United States v. McFarland, 839 F.2d 1239, 1242 (7th Cir.) (quoting United States v. Ellison, 835 F.2d 687, 693 (7th Cir.1987)), cert. denied, 486 U.S. 1014 (1988). In light of the statements made by Earle at his plea hearing, we find no abuse of discretion in the district court's refusal to allow Earle to withdraw his guilty plea.

2. Downward Departure

28

Earle contends that the district court failed to consider a downward departure based on alleged mitigating circumstances surrounding Earle's burglary conviction at age 17. Earle argues that this failure to even consider a downward departure constitutes an abuse of discretion. However, before we can entertain this claim, we must first address our jurisdiction to hear this issue on appeal.

29

Our cases make clear that we have no jurisdiction to review a decision on the merits not to depart downward. United States v. Franz, 886 F.2d 973, 978 (7th Cir.1989). Such a decision is discretionary and not subject to review. United States v. Poff, 926 F.2d 588, 590-91 (7th Cir.), cert. denied, 112 S.Ct. 96 (1991). However, where the district court refuses to depart based on the erroneous belief that it lacks authority to depart, that is a legal conclusion. A sentence imposed based on such an erroneous legal conclusion is imposed "in violation of law," 18 U.S.C. § 3742(a)(1), and thus subject to appellate review. Poff, 926 U.S. at 590-91.

30

Although the district court did not specifically address Earle's motion for a downward departure, there is no evidence in the record that it believed that it did not have the power to make such a departure.5 Because we have no reason to believe that the district court was unaware of its authority to depart, we presume that its failure to depart was a discretionary decision based on the merits. Under Poff, we have no jurisdiction to review this decision.

III. CONCLUSION

31

Renteria's sentence is AFFIRMED. The district court's denial of Earle's motion to withdraw his guilty plea is AFFIRMED. Finally, we DISMISS for lack of jurisdiction Earle's appeal of the district court's failure to make a downward departure from the sentencing guidelines.

*

After preliminary examination of the briefs, the court notified the parties that it had tentatively concluded that oral argument would not be helpful to the court in this case. The notice provided that any party might file a "Statement as to Need of Oral Argument." See Fed.R.App.P. 34(a); Cir.R. 34(f). Renteria agreed with the government's earlier request that the case be submitted without oral argument. Earle did not respond to our notice. Consequently, the consolidated appeals have been submitted on the briefs

1

Section 3C1.1 provides:

If the defendant willfully obstructed or impeded, or attempted to obstruct or impede, the administration of justice during the investigation, prosecution, or sentencing of the instant offense, increase the offense level by 2 levels.

2

Even if the district court accepted Renteria's claim that she lied to avoid possible repercussions, the only way Renteria could avoid those repercussions was to obstruct justice.

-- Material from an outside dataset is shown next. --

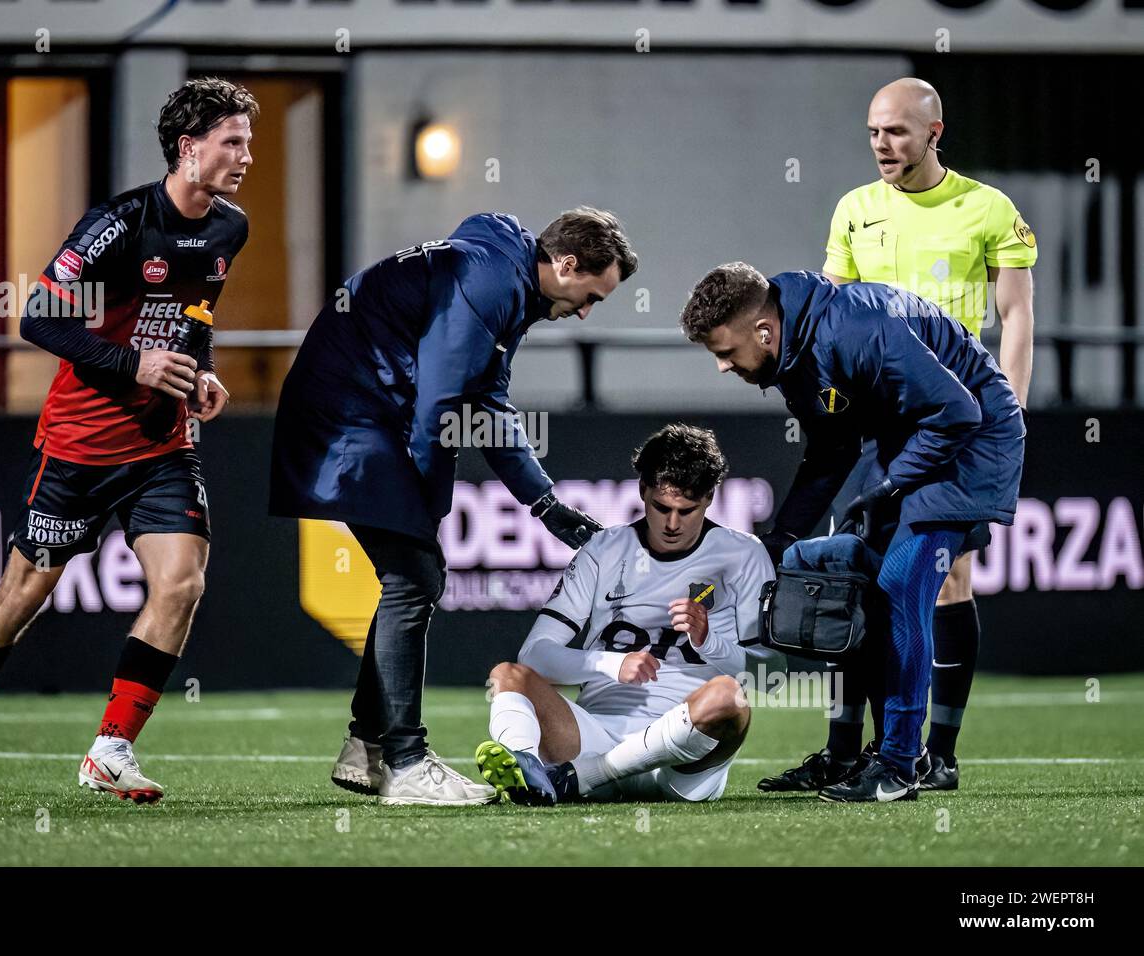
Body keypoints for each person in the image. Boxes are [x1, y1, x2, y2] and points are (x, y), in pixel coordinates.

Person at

Although she may have had a "good" reason for lying, she nevertheless obstructed justice just as "willfully" as someone who lies for a "bad" reason

3

This is an issue involving the legal interpretation of the sentencing guidelines. Thus, our review is de novo. United States v. Lozoya-Morales, 931 F.2d 1216, 1218 (7th Cir.1991)

4

All counts involving substantially the same harm shall be grouped together into a single Group. Counts involve substantially the same harm within the meaning of this rule:

* * *

(c) When one of the counts embodies conduct that is treated as a specific offense characteristic in, or other adjustment to, the guideline applicable to another of the counts.

U.S.S.G. § 3D1.2 (emphasis added).

5

Earle cites one remark by the district court which he claims shows that the court believed that it did not have authority to depart. Sentencing Hearing Tr. at 18. However, the court was referring to its lack of discretion in classifying Earle's burglary as a "crime of violence."